* [Dataset extract]
----------

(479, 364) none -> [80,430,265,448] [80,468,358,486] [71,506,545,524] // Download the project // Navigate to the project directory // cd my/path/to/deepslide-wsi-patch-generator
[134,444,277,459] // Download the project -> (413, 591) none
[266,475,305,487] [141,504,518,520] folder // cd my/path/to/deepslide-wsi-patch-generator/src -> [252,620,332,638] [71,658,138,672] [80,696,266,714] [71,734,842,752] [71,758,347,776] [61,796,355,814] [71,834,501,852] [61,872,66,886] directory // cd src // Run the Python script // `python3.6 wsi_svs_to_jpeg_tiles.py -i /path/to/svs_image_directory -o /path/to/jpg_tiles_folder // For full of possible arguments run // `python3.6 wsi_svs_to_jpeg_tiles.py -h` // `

----------

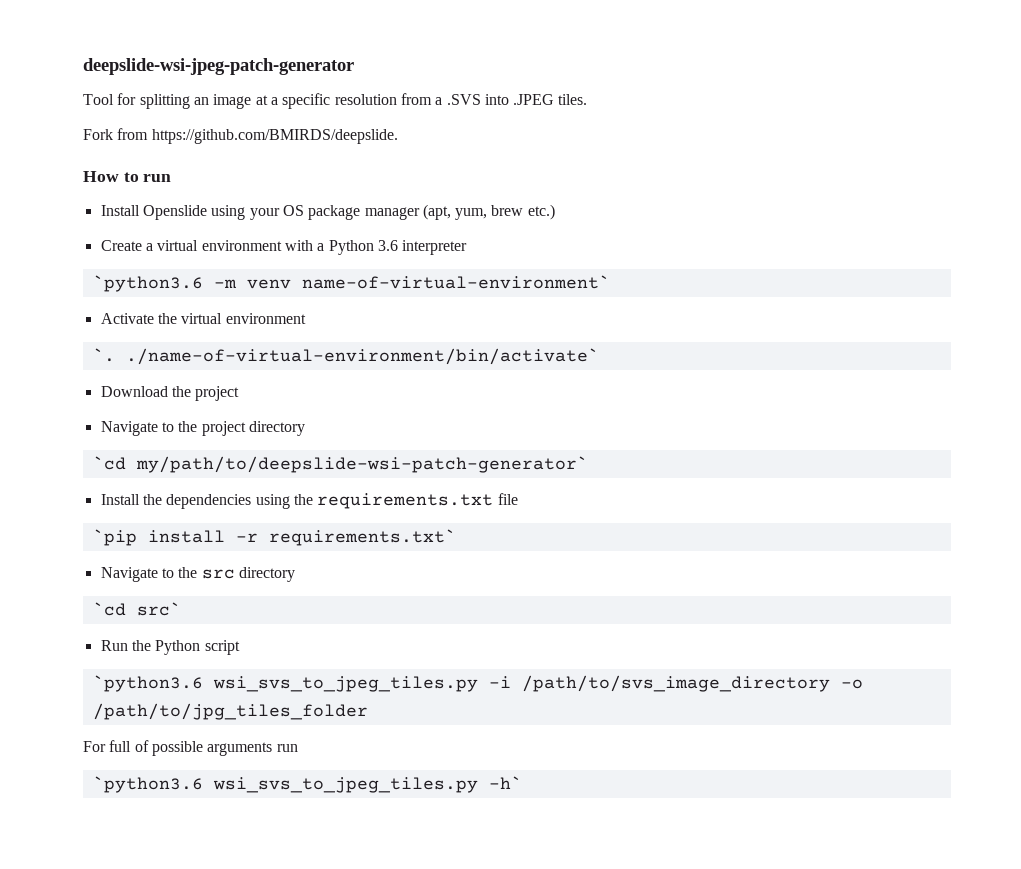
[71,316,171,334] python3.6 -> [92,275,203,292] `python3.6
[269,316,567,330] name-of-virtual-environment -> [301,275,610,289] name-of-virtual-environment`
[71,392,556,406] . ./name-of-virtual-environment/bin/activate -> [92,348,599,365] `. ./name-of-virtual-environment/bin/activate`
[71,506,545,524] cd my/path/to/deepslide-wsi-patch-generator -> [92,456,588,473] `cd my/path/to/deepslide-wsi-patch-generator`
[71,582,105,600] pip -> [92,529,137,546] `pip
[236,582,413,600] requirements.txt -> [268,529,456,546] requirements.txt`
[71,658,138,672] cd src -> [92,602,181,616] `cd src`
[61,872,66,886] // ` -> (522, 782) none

----------

* [What is required] Find the lines in the records above that hold the word "environment", and give only how many there are.

* [Your response] 2